THATCamp has opened up many opportunities for participants to share and develop skills in areas such as text mining, project management, material culture, and digital pedagogy (to mention just a few of the topics I’ve seen in browsing past THATCamps). But I want to take a step back and ask what are the skills important to digital scholarship?  My interest in the topic comes in part from my work with colleagues on a Mellon-sponsored global benchmarking study examining the skills and competencies necessary to support (and practice) digital scholarship.  I think there are some important commonalities between this proposed session and Rebecca Davis’ proposal to explore “Learning Outcomes for a Globally Networked World,” but the focus here would be more on scholars/librarians/technologists/professionals than undergraduates. (It might be interesting to compare lists of skills and competencies important to these different constituencies.)

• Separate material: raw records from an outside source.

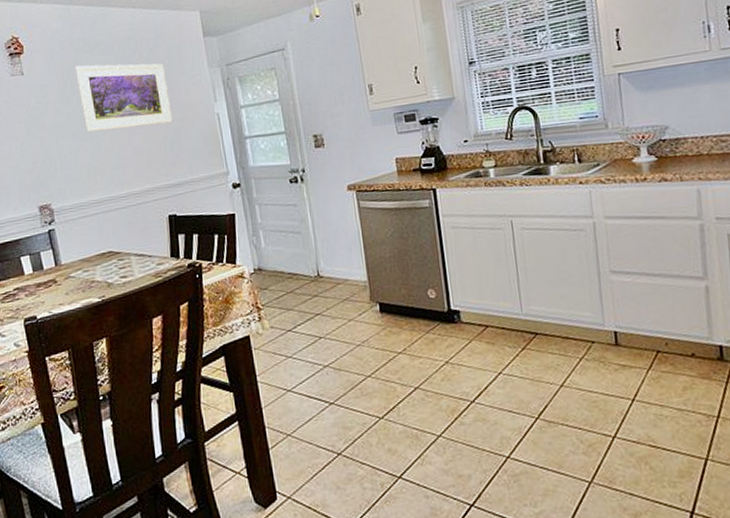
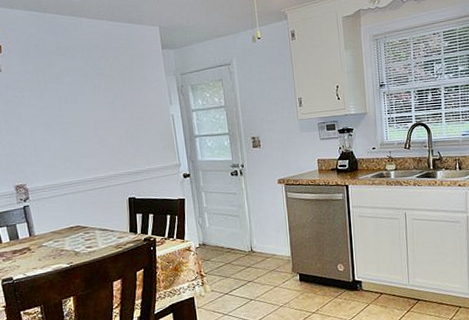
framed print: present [74,63,173,132] -> none [48,66,134,125]

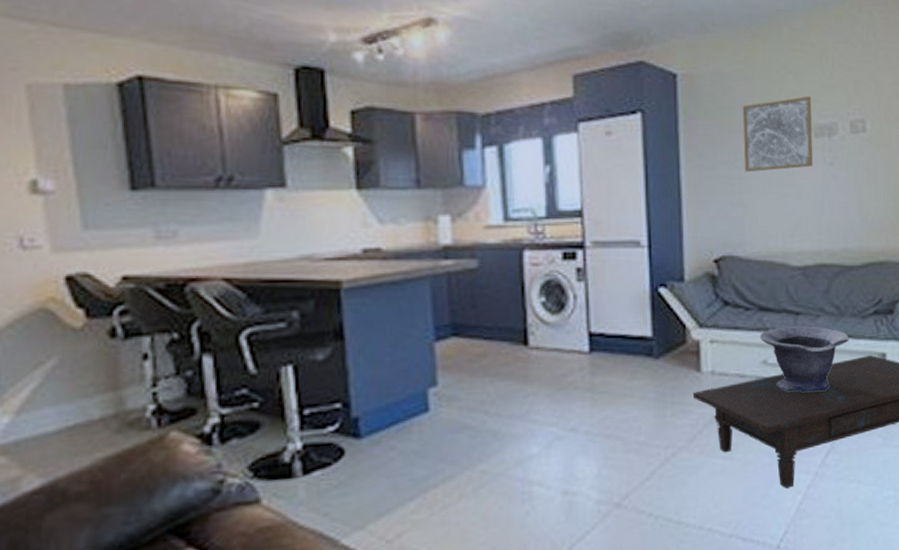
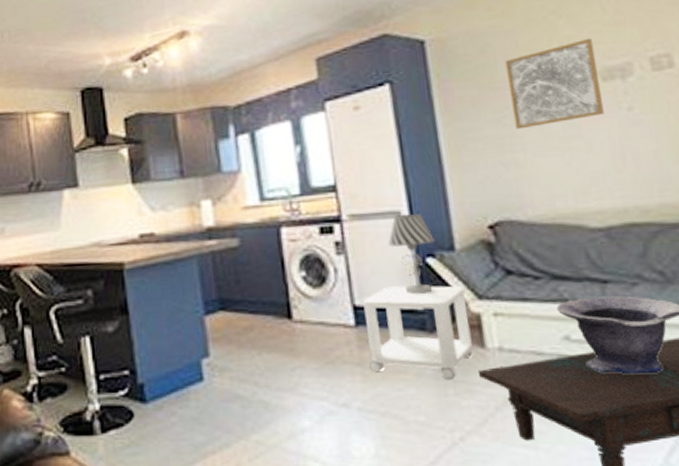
side table: none [598,314,690,402] -> present [363,285,473,380]
table lamp: none [626,244,668,322] -> present [388,213,435,294]

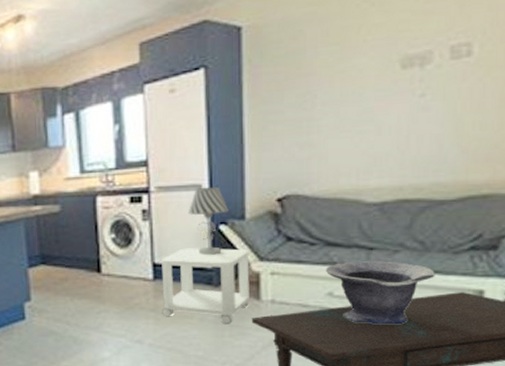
wall art: present [504,37,604,130] -> none [313,26,400,113]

In addition to understanding what skills and competencies are important to digital scholarship, I’d also like to explore how best to cultivate these skills. How do digital humanities centers and programs help their members to gain the skills and knowledge to do innovative, significant work? I love the spirit of exploration, collaboration and play embodied by THATCamp, but I also see the need to enable digital humanists at various levels of experience to hone their skills over a longer period of time than a day or a day and a half. (Ryan also points to the need to go beyond 101 in some THATCamp sessions.) Could we imagine new variants of the THATCamp model? Are there possibilities for online/ hybrid training, mentoring, local reading groups, partnerships with DH centers, iterative THATCamps, etc?